The Vedanta Sutras of Badarayana, Commentary by Sankara (SBE38), tr. by George Thibaut  at sacred-texts.com
38. For the True and so on are one and the same (vidyâ).
The text of the Vâgasaneyaka, after having enjoined the knowledge of the True, together with a meditation on the syllables of its name ('Whosoever knows this great glorious first-born as the true Brahman,' &c., Bri. Up. V, 4, 1), continues, 'Now what is the True, that is the Âditya, the person that dwells in yonder orb, and the person in the right eye' (V, 5, 2).--The doubt here arises whether the text enjoins two vidyâs of the True or one only.
Two, the pûrvapakshin maintains. For the text declares two different results, one in the earlier passage, 'He conquers these worlds' (V, 4, 1); the other one later on. 'He destroys evil and leaves it' (V, 5, 3). And what our opponent may call a reference to the subject-matter under discussion, 1 is merely due to the circumstance of the object of meditation being the same (in the two vidyâs).

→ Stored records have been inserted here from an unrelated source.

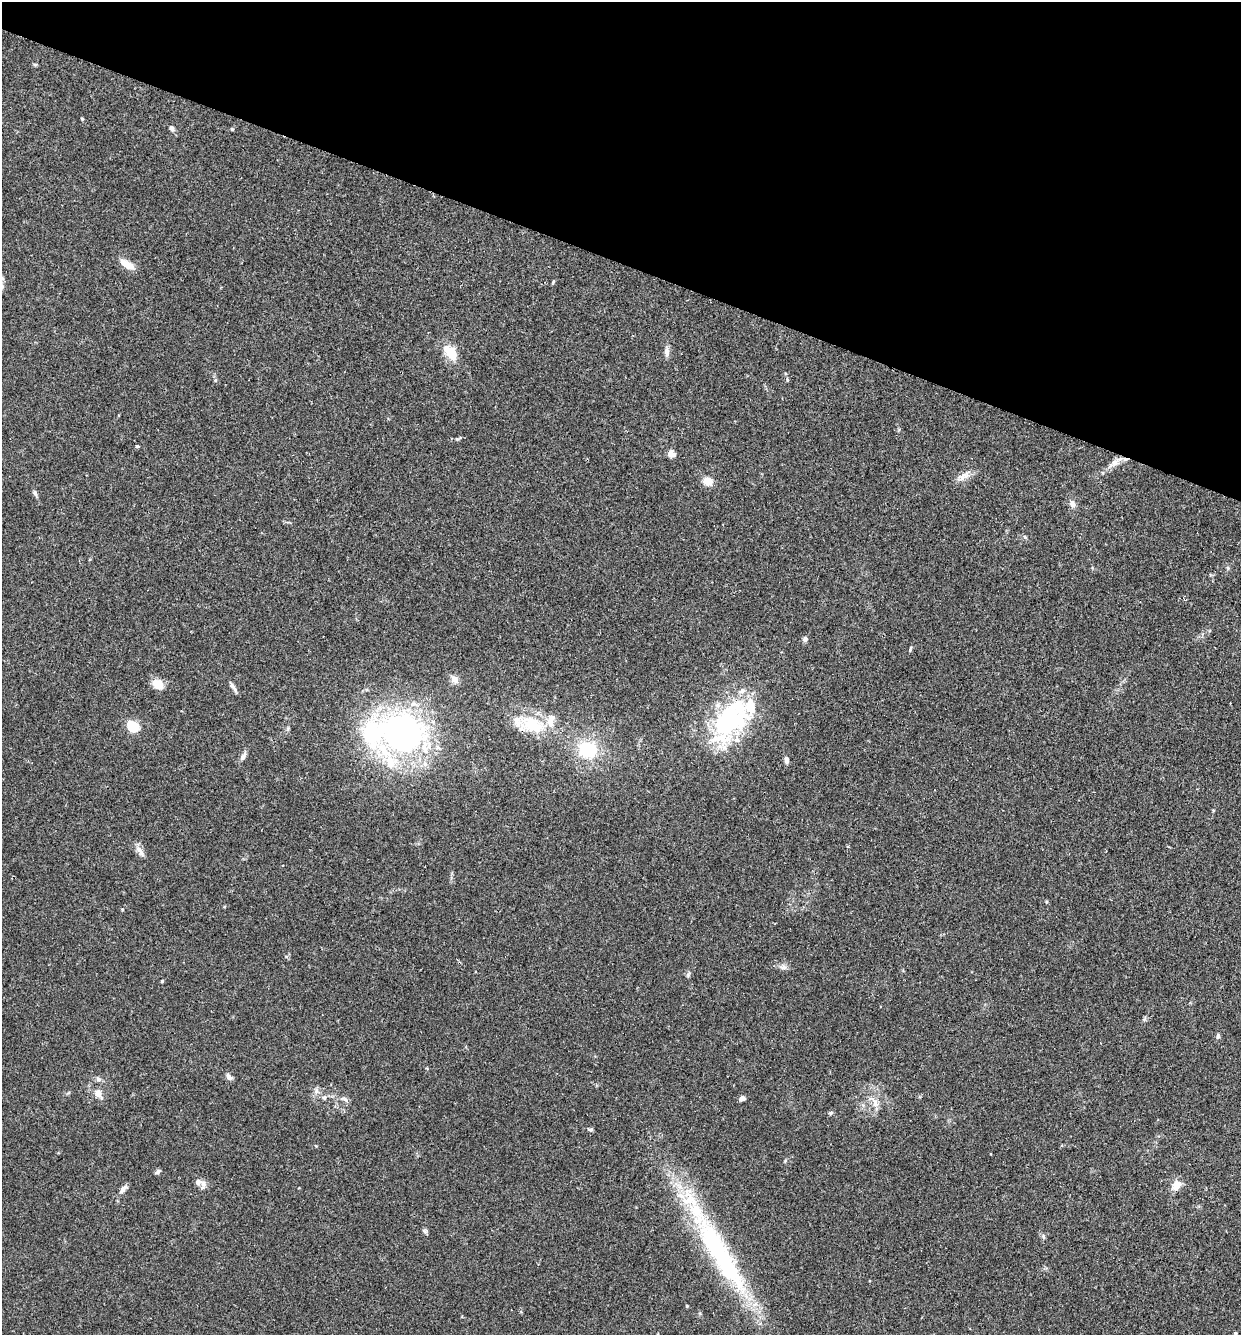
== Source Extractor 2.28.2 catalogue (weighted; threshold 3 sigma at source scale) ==
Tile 2 of 4 x 4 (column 2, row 1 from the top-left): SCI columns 1425-2663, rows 4021-5353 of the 5455 x 5375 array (HDU 1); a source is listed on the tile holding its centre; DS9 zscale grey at full resolution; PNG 1243 x 1337 px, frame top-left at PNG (2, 2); no overlay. Shown black and unused: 20% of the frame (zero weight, under 2 of 3 exposures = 3% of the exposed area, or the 3 px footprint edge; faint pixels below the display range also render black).
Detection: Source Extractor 2.28.2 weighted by HDU 2 'WHT'; one run over the whole footprint, this tile lists its part. Background 0.0366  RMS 0.0047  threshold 0.0211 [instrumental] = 3 sigma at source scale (4.5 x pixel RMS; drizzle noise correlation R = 1.50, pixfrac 1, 0.05/0.05 arcsec/px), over >= 5 px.
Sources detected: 65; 2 inside a brighter object's white glare — not listed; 8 inside a brighter listed object's ellipse — not listed separately; the other 55 listed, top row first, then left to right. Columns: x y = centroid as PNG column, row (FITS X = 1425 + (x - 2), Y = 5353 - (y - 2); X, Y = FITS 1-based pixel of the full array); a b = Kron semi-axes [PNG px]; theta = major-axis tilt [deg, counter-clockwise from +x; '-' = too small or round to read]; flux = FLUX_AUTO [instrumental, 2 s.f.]
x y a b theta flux
35 65 6 4 0 0.56
82 119 4 4 - 0.41
172 129 8 5 -55 1.3
232 129 4 4 - 0.42
127 264 19 8 -30 4.9
553 282 6 3 72 0.47
450 352 23 13 -51 8.1
667 352 11 7 -87 2
216 380 6 3 70 0.49
458 438 11 4 21 0.84
138 447 3 3 - 1.6
671 454 9 8 - 2.2
1115 462 11 8 29 2.8
963 477 19 7 39 3.2
708 481 11 9 -20 4.4
35 493 8 5 -63 1.2
1072 504 10 7 -73 1.9
1025 537 6 4 -45 0.6
805 639 6 6 - 1.3
910 649 9 3 74 0.56
454 679 10 8 -41 2.4
158 684 13 10 -38 5.6
233 687 14 4 -54 1.5
730 720 53 31 59 62
532 725 36 21 -7 17
133 726 12 9 -31 11
402 733 58 46 29 130
588 750 20 17 -2 20
243 756 14 6 65 1.7
786 760 8 5 -86 1.6
140 851 17 6 -61 2.4
122 909 4 3 - 0.39
784 967 9 6 14 1.5
162 981 5 3 - 0.46
1144 1019 7 4 87 0.67
1218 1036 7 5 81 0.88
229 1077 10 6 -52 1.5
98 1079 7 6 - 1.2
316 1090 10 4 -90 1.3
98 1093 12 8 -55 3.1
324 1097 7 5 67 0.93
742 1098 6 5 - 1.7
345 1099 7 4 -19 1
875 1103 16 7 -71 3.1
830 1113 6 4 44 0.61
590 1129 8 4 0 0.72
158 1171 8 5 39 0.94
203 1184 11 7 -84 2
1176 1185 13 9 66 4.8
123 1189 11 6 52 2.2
424 1231 7 5 -37 0.83
1043 1236 8 4 -60 0.77
728 1265 78 24 -59 63
687 1306 4 3 - 0.41
1235 1333 3 3 - 0.56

To this we make the following reply.--There is only one vidyâ of the True, because the clause, 'That which is the True,' &c., refers back to that True which is treated
of in V, 4.--But has not the pûrvapakshin shown that the clause alluded to can be accounted for even on the supposition of there being two vidyâs?--The reasoning of the pûrvapakshin, we reply, would be admissible only if the separateness of the two vidyâs were established by some other clear and undoubted reason; in our ease, however, there is a general possibility of both (viz. of the vidyâs being separate or not), and the very circumstance that the mentioned clause contains a back reference to the True spoken of in V, 4, determines us to conclude that there is only one vidyâ of the True.--To the remark that there must be two vidyâs because the text states two different results, we reply that the statement of a second result merely has the purpose of glorifying the new instruction given about the True, viz. that its secret names are ahar and aham. Moreover, as in the case under discussion, the fruit of the vidyâ has really to be supplied from its arthavâda part 1, and as there is unity of vidyâ, all those fruits which the text states in connexion with the single parts of the vidyâ are to be combined and put in connexion with the vidyâ taken as a whole.--The conclusion therefore is that the text records only one vidyâ of the True, distinguished by such and such details, and that hence all the qualities mentioned, such as Truth and so on, are to be comprehended in one act of meditation.
Some commentators are of opinion that the above Sûtra refers (not to the question whether Bri. Up. V, 4 and V, 5 constitute one vidyâ but) to the question whether the Vâgasaneyaka-passage about the persons in the sun and in the eye, and the similar Khândogya-passage (I, 6, 6, 'Now that golden person who is seen within the sun,' &c.) form one vidyâ or not. They conclude that they do so, and that hence truth and the other qualities mentioned in
the Vâgasaneyaka are to be combined with the Khândogya-text also.--But this interpretation of the Sûtra appears objectionable. For the Khândogya-vidyâ refers to the udgîtha and is thus connected with sacrificial acts, marks of which connexion are exhibited in the beginning, the middle, and the end of the vidyâ. Thus we read at the beginning, 'The Rik is the earth, the Sâman is fire;' in the middle, 'Rik and Sâman are his joints and therefore he is udgîtha;' and in the end, 'He who knowing this sings a Sâman' (Kh. Up. I, 6, 1; 8; I, 7, 7). In the Vâgasaneyaka, on the other hand, there is nothing to connect the vidyâ with sacrificial acts. As therefore the subject-matter is different, the vidyâs are separate and the details of the two are to be held apart.
245:1 Viz. the clause in V, 5, 2, 'That which is the true,' which apparently--or really--connects the vidyâ of V, 5 with that of V, 4.
246:1 For the vidyâ contains no explicit statement that a man desirous of such and such a fruit is to meditate on the True in such and such a way.--That in cases where the fruit is not stated in a vidhi-passage it must be supplied from the arthavâda-passages, is taught in the Pû. Mî. Sû. IV, 3, eighth adhikarana.